> [Extract]
begin

When Jesus arrives, Lazarus has been dead for four days.

No one is expecting Jesus to raise Lazarus from the dead. How the people respond to what Jesus says is an indication of this. When Jesus tells Martha that her “brother shall rise again.” She talks about the resurrection in the future at the last day (John 11:23-24). When Jesus tells them to roll the stone away from the grave, they warn Him the body is already in decay (John 11:39).

Upon removal of the stone, Jesus yells, “Lazarus, come forth.” Lazarus rises from the dead and walks out of the tomb (John 11:43). A side note here — if Jesus had yelled, “Come forth!” without inserting Lazarus’ name, every grave in the cemetery would have been empty as all the dead would have walked from their graves.

Upon Lazarus’ resurrection, God accomplished His desired result — more people believed on the Son of God.

end

> [Data supplied]

begin

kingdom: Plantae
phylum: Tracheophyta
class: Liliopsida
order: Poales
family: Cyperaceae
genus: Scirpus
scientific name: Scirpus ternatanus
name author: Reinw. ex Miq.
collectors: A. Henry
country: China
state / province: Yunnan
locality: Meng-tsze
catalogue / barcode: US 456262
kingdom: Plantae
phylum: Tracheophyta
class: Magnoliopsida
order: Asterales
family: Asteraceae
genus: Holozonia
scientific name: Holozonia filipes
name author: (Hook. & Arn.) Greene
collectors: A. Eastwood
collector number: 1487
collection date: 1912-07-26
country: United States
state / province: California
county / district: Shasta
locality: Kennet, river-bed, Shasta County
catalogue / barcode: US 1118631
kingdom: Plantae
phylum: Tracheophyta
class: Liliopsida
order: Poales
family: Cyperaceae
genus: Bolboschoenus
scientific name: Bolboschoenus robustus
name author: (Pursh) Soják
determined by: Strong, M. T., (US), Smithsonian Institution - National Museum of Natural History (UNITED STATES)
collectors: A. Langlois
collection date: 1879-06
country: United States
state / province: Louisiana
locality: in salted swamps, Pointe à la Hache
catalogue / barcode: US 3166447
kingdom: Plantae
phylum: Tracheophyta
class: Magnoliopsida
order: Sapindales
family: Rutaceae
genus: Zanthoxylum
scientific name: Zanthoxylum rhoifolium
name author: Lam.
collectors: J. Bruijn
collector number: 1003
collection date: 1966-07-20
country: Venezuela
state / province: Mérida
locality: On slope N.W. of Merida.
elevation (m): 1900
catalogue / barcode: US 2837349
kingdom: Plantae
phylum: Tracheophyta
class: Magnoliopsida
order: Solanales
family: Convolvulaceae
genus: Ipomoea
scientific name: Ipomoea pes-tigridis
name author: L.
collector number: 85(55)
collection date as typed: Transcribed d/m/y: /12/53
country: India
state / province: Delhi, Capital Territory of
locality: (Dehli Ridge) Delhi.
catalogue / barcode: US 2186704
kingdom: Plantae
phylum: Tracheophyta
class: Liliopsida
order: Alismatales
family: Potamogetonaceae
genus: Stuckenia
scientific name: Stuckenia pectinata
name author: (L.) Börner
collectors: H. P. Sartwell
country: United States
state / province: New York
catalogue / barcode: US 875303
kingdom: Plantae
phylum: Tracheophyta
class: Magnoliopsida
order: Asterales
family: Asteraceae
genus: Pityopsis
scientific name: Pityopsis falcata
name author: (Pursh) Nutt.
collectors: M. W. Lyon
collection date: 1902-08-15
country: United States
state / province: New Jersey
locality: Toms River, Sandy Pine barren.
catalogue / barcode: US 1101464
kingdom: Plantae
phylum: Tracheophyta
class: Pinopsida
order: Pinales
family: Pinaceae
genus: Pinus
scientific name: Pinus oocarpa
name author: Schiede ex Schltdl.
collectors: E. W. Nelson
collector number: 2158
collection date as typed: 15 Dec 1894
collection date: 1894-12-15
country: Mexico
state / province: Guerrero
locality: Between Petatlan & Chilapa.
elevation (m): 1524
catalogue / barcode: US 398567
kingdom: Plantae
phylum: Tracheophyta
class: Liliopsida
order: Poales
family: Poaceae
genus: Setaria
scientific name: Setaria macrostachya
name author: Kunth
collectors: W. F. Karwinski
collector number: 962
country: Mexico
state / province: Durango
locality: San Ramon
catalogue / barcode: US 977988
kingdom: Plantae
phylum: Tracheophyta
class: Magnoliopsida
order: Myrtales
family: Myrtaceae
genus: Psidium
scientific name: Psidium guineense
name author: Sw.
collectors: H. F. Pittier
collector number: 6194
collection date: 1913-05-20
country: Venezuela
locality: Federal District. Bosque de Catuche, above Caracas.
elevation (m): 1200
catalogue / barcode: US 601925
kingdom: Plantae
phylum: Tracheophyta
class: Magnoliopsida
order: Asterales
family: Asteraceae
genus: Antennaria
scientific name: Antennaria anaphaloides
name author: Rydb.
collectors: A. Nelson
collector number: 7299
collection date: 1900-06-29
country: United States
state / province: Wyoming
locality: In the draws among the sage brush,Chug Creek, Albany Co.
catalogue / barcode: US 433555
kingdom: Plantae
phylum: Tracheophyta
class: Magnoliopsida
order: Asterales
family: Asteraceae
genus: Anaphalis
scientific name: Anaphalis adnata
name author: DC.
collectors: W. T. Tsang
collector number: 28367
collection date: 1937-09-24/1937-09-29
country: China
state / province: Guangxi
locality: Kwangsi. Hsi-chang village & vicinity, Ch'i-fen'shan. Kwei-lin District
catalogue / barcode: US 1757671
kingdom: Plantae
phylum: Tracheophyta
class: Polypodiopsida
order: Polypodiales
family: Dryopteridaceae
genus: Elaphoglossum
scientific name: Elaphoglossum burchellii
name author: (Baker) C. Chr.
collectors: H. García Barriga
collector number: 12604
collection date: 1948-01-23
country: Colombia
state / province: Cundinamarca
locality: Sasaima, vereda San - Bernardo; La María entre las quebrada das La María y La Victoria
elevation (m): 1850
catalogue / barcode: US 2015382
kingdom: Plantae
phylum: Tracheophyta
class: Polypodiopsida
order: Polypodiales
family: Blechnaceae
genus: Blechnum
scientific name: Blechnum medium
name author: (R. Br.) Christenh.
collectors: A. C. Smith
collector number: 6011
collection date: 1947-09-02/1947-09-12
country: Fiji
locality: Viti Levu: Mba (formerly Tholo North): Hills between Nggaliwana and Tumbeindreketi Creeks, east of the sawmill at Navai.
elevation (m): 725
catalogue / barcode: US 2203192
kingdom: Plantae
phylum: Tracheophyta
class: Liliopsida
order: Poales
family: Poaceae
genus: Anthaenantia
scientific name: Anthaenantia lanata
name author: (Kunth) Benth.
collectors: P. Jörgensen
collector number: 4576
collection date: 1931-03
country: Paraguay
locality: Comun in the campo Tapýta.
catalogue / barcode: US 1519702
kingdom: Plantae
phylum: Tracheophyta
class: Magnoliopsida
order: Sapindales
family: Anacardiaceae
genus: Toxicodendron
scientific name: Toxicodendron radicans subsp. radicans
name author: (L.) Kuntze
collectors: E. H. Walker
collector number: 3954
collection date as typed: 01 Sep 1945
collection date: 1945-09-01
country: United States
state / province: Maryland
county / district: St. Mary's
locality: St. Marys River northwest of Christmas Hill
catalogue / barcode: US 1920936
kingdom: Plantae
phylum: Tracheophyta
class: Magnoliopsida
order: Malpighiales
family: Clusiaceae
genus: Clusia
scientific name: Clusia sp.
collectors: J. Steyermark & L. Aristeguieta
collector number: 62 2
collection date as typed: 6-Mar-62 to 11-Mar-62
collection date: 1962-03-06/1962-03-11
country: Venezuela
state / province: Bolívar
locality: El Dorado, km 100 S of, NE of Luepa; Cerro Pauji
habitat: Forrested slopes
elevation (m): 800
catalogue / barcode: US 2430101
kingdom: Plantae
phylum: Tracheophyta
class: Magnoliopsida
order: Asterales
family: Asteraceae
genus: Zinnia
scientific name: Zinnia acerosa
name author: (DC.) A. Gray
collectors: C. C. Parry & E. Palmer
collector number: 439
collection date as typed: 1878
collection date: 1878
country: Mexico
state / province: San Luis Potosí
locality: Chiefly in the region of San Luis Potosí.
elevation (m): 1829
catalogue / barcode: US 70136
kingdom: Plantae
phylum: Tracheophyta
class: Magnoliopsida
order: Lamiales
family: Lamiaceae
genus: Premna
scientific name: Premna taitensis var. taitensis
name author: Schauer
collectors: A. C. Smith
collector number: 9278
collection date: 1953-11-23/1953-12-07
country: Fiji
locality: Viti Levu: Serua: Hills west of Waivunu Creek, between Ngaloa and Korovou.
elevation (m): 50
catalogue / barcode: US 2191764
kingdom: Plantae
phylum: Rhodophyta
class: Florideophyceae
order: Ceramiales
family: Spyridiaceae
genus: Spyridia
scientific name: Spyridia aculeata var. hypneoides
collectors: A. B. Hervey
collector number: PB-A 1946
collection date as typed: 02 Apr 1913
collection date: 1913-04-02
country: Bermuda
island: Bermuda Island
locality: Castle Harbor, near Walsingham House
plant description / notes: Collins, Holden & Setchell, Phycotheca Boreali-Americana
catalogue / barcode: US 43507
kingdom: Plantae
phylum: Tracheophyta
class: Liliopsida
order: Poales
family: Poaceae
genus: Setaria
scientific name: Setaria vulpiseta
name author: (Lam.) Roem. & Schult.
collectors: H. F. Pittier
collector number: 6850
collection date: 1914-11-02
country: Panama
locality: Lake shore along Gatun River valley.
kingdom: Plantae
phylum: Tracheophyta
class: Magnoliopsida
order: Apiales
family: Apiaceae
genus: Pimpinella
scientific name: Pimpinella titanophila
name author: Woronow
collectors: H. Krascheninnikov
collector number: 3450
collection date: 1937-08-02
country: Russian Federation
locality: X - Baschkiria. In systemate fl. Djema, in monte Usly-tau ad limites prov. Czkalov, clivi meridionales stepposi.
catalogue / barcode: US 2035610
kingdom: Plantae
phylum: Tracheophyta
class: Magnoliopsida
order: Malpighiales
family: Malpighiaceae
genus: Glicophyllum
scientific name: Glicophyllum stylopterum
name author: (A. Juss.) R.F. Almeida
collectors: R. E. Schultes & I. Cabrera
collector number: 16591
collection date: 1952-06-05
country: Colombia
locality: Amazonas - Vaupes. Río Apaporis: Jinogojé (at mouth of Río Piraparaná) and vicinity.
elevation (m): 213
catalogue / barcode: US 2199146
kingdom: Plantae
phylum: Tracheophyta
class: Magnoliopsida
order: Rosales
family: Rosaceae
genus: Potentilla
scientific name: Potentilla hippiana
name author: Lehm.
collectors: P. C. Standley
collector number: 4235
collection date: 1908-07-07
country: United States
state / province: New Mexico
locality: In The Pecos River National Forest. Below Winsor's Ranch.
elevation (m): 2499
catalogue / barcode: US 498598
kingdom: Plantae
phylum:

end

> [Your tasks]
a. Condense the paragraph of the Lazarus passage that begins "No one is expecting Jesus" into a short bulleted list that keeps its main facts.
b. Extend the account of Lazarus being raised by writing what comes next after its final sentence.
The items are not used in any way here.

> [Per-task answers]
a.
- No one expects Jesus to raise Lazarus from the dead, as the people's responses show.
- When Jesus tells Martha that her brother shall rise again, she speaks of the resurrection at the last day (John 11:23-24).
- When Jesus tells them to roll the stone away from the grave, they warn Him that the body is already in decay (John 11:39).

b.
God does not always give us what we desire. In the case of Mary, Martha and Lazarus, God had something greater in mind than what anyone else could imagine.

God is working in your life, and the odds are good His desired end is an increase in faith, but do we get bogged down with self-sightedness because He does not do what we expect or want Him to do at the time?

God will work to boost your faith, God will work to increase someone else’s faith through you, or He is working to do both.